What Is Justice?

Two socially disturbing incidents that happened in the province where I live speak to me about the question of justice. In 2016 a homeowner shot and killed a would-be thief who was trying to steal his truck from the driveway.[1] On August 18 a homeowner got into a violent altercation with an intruder who sustained life-threatening injuries. In the first incident, the homeowner was convicted of manslaughter and in the second incident, the homeowner was charged with aggravated assault. The popular reaction to the reported charges laid against the homeowners, as might be anticipated, has been outrage. With noted exceptions, most people side with the homeowners and their rights to protect their properties and families.

These incidents raise universal questions about justice and fairness; they also address our emotions about our own properties and our rights to self-defense. The popular reaction has been that no charges at all should be laid upon the homeowners, and one of my own friends surprisingly called the intruder, in the second incident, “scum” despite the intruder being a complete stranger. When the second incident was reported in the news, and the charge of assault was laid, even Premier Doug Ford of Ontario publicly stated his support for the homeowner and concluded his comments with “maybe these criminals will think twice about breaking into someone’s home” (CTV News, August 20, 2025).

In neither case do the public, including this writer, know much about the circumstances or the reasons why the charges laid were considered justified. In neither case did the popular mind consider the question of balanced responses and the weight of actions and reactions when considering justice. These two questions, balance and weight, have defined justice since time immemorial. Even in the cruelties of the Middle Ages, balance and weight, so often prejudicially measured, nevertheless, were used as factors of judgement. In antiquity Plato, Aristotle, and, later in the Christian tradition, Augustine all considered justice as balance and advocated for boundaries of justice (which I am referring to as “weight”) being necessary for community life. It makes sense because stealing a truck, in the first case above, is not a capital crime, and the motivation to break into a home, in the second case above, could have been hunger or safety or any number of other factors we currently do not know. We have a legal system that works to review the factors and to determine whether the violent responses were justified acts in balance with the perceived threats.

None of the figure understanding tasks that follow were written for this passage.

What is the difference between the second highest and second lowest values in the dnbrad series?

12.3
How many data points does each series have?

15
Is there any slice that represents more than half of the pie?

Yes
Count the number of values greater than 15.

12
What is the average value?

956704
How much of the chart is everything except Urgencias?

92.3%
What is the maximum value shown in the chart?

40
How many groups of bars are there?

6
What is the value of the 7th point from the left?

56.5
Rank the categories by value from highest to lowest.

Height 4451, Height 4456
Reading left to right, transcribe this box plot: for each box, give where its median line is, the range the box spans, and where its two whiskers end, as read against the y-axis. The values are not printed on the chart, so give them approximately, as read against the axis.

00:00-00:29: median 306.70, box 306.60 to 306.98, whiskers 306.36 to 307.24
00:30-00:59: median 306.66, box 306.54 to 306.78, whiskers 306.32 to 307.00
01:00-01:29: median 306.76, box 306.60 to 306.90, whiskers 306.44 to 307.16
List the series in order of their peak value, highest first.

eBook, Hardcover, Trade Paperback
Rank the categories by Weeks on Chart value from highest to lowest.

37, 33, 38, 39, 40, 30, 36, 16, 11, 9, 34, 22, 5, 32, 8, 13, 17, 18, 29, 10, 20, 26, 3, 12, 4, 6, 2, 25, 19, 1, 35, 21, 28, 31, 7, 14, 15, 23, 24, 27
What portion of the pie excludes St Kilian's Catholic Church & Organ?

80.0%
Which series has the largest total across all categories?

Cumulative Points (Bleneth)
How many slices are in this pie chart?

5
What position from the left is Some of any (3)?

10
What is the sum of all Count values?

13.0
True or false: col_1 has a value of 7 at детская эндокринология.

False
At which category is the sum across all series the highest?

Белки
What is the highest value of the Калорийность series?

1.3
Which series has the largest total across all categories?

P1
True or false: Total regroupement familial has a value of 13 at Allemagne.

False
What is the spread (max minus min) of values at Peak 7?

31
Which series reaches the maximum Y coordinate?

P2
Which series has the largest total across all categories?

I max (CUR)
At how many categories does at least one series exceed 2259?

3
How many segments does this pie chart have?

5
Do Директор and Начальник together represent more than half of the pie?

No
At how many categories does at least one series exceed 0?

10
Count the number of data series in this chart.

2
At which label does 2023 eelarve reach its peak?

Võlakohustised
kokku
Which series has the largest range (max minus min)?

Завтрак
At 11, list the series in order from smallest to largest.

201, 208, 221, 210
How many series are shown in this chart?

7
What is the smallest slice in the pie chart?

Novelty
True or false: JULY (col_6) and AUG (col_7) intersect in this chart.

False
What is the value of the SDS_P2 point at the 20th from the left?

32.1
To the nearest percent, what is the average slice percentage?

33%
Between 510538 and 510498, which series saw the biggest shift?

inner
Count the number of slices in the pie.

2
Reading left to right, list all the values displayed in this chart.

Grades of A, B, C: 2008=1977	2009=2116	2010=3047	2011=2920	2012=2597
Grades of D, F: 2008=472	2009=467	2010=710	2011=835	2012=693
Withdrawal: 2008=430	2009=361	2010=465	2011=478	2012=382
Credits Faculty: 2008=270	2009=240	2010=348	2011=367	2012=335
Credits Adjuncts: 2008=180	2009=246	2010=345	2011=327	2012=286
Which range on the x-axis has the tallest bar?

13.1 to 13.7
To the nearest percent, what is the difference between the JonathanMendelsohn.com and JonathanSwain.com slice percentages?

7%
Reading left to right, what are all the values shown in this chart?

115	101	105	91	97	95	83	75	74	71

As the public, we rely on democratic institutions to work since these same institutions train our children and grandchildren to be lawyers, judges, police officers, and counsellors. The police, in the case of the break-in, have stated that they have not released to the public the circumstances they considered when laying the charge of assault. The outcry that immediately defends the homeowner’s right to beat an intruder into a coma is a quick reaction from instinct rather than from justice. It might be the case that the courts will rule the homeowner was bodily threatened and reacted with justified self-defense. Or it may be that the investigating officers know facts that the public do not know and that the charge of assault is the socially responsible charge. The public are not lawyers, the public are not investigators, the public have little or no education about justice, and the public, generally, have no knowledge about what actually happened in the cases of the theft and the break-in. The reason a legal system exists is to determine the appropriate course of justice according to the measurements of balance and weight.

Justice is not to be equated with extreme and disproportionate weight placed on violence. Justice is often confused with but has no relationship to revenge. Justice is the measurement of reason in relation to circumstance. Its resolutions need to address root causes, not surface actions. Justice must concern peacemaking, not retaliation. Justice must consider the unity of humankind, not the division of groups. These insights are not personal opinions but the backbone of teachings in the world’s diverse religions. A few quotations illustrate my point:

Live happily, not hating even those who are hostile. -Gautama the Buddha
Maybe you are searching among branches for what only appears at the roots. -Rumi
Blessed are the peacemakers, for they shall be called the children of God. -Jesus
That hand is not the color of yours, but if I prick it blood will flow and you shall feel pain. -Standing Bear

Extremism is wrong not because it is extreme but because it is socially irresponsible. It leads us to confusion about what justice means, what faith is really about, and, perhaps above all, what value reason holds. Extremist reactions, because they are extreme, do not hold balances and take away the measurements of fairness. These two social harms happen because reason is either blocked or hidden from the extremist view and because extremism devalues and sometimes ridicules the required education and training for specific judgements.

When we live in a society that no longer has care for the elements of justice, which are protected in institutions and founded on education, we will then live in an extremist society where any statement is as true as any other and where enemies proliferate by our own will.

[1] This case was recently in the news again because of an appeal.